Out of Syllabus is a 2006 Indian Malayalam-language film directed by Viswanathan. It was released on 17 February 2006.

Story

The film tells the story of Gopikrishnan, a village lad who goes to a city college, and becomes the butt of all jokes on the campus. Through constant effort and more than a little help from Namitha, he becomes the College Union Chairman. While at college he bumps into Gayathri, an old school mate of his. Their closeness drives a wedge between Gopi and Namitha, but they come back closer. The campus scenes have been picturized without a hint of exaggeration.

Cast

Arjun Sasi, who is a DJ with SS Music, plays the lead role. Praseetha who is a model turned actress, adopts the screen name of Niranjana and does her debut role as Namitha, the leading lady of the film. Parvathy Thiruvothu made her debut in Malayalam 2006 in this movie.

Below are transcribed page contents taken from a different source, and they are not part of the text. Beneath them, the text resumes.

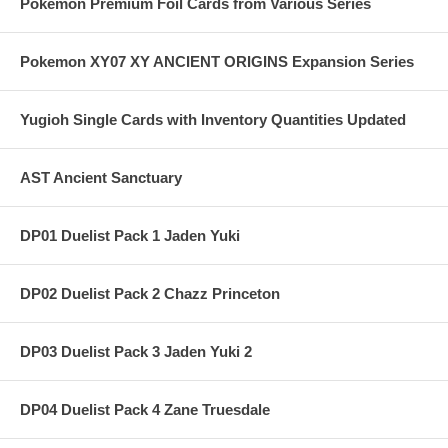
Pokemon Premium Foil Cards from Various Series
Pokemon XY07 XY ANCIENT ORIGINS Expansion Series
Yugioh Single Cards with Inventory Quantities Updated
AST Ancient Sanctuary
DP01 Duelist Pack 1 Jaden Yuki
DP02 Duelist Pack 2 Chazz Princeton
DP03 Duelist Pack 3 Jaden Yuki 2
DP04 Duelist Pack 4 Zane Truesdale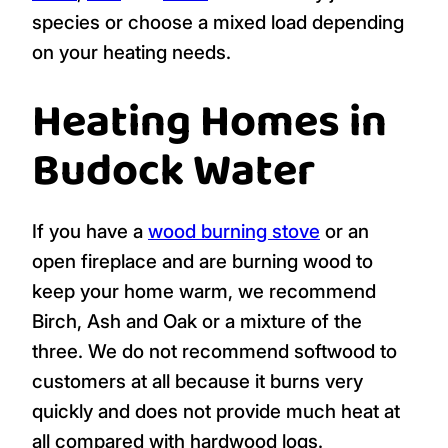
species or choose a mixed load depending
on your heating needs.
Heating Homes in
Budock Water
If you have a
wood burning stove
or an
open fireplace and are burning wood to
keep your home warm, we recommend
Birch, Ash and Oak or a mixture of the
three. We do not recommend softwood to
customers at all because it burns very
quickly and does not provide much heat at
all compared with hardwood logs.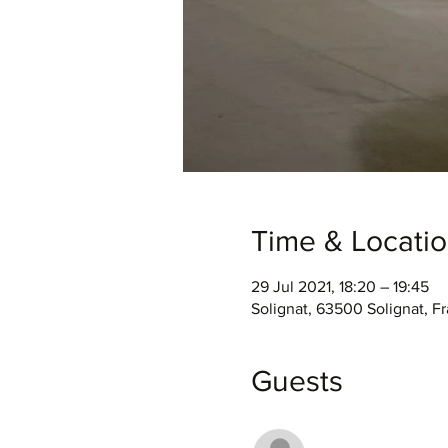
Time & Locati
29 Jul 2021, 18:20 – 19:45
Solignat, 63500 Solignat, F
Guests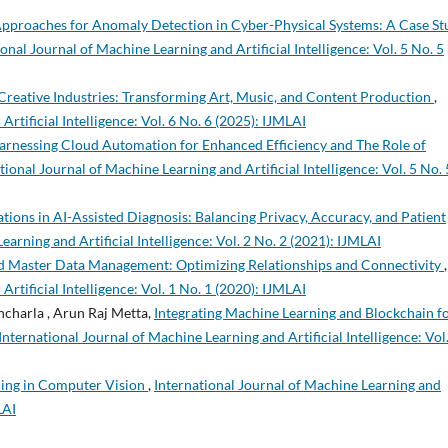
pproaches for Anomaly Detection in Cyber-Physical Systems: A Case St
onal Journal of Machine Learning and Artificial Intelligence: Vol. 5 No. 5
 Creative Industries: Transforming Art, Music, and Content Production
,
rtificial Intelligence: Vol. 6 No. 6 (2025): IJMLAI
Harnessing Cloud Automation for Enhanced Efficiency and The Role of
tional Journal of Machine Learning and Artificial Intelligence: Vol. 5 No. 
tions in AI-Assisted Diagnosis: Balancing Privacy, Accuracy, and Patient
earning and Artificial Intelligence: Vol. 2 No. 2 (2021): IJMLAI
d Master Data Management: Optimizing Relationships and Connectivity
,
rtificial Intelligence: Vol. 1 No. 1 (2020): IJMLAI
ncharla , Arun Raj Metta,
Integrating Machine Learning and Blockchain f
International Journal of Machine Learning and Artificial Intelligence: Vol.
ning in Computer Vision
,
International Journal of Machine Learning and
LAI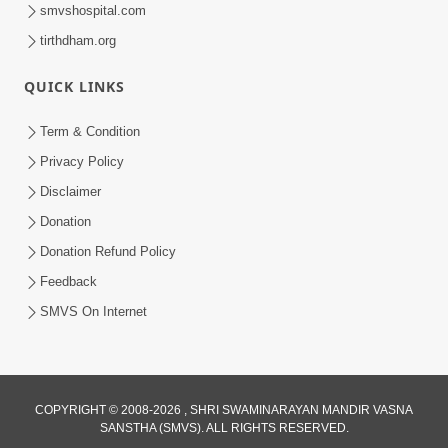
smvshospital.com
tirthdham.org
QUICK LINKS
1:03:01
Divine Discipline Jivan Jivva Ni Kala |
Term & Condition
Sant Vani - 80
Privacy Policy
Jun 02, 2026
Disclaimer
Donation
Donation Refund Policy
Feedback
SMVS On Internet
7:36
Ghar Mandir Sajavu, Padharo Piya
COPYRIGHT © 2008-2026 , SHRI SWAMINARAYAN MANDIR VASNA
Prem Thi | Kirtan Lyrics | SMVS Video
SANSTHA (SMVS). ALL RIGHTS RESERVED.
Jun 01, 2026
Kirtan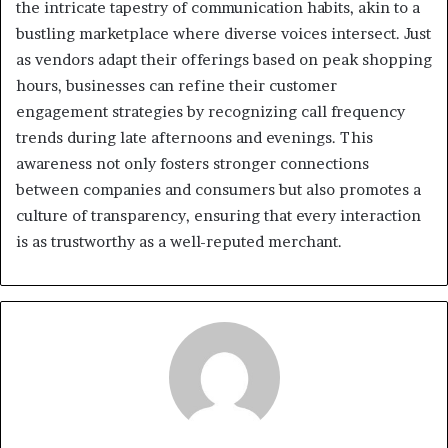
the intricate tapestry of communication habits, akin to a
bustling marketplace where diverse voices intersect. Just
as vendors adapt their offerings based on peak shopping
hours, businesses can refine their customer
engagement strategies by recognizing call frequency
trends during late afternoons and evenings. This
awareness not only fosters stronger connections
between companies and consumers but also promotes a
culture of transparency, ensuring that every interaction
is as trustworthy as a well-reputed merchant.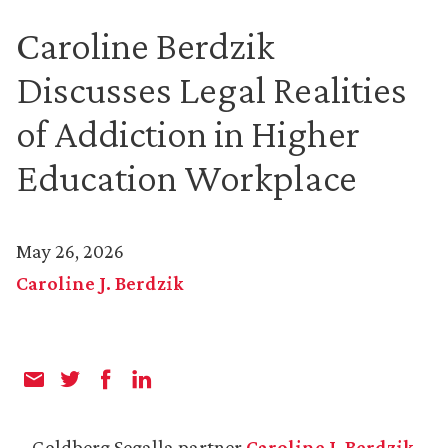
Caroline Berdzik
Discusses Legal Realities
of Addiction in Higher
Education Workplace
May 26, 2026
Caroline J. Berdzik
Goldberg Segalla partner
Caroline J. Berdzik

 Arjun Sasi as Gopikrishnan
 Niranjana as Namitha
 Shaalin Zoya as Jr. Gayathri
 M. R. Gopakumar
 Parvathy Thiruvothu as Gayathri
 Jayakrishnan as Manu
 Venu Nagavalli as Namitha's Uncle
 A. K. Lohithadas (Cameo Appearance)
 Tom George Kolath (Cameo Appearance)

Sound Track 
The film's soundtrack contains 7 songs, all composed by Bennet Veetraag and Lyrics by Rafeeq Ahamed.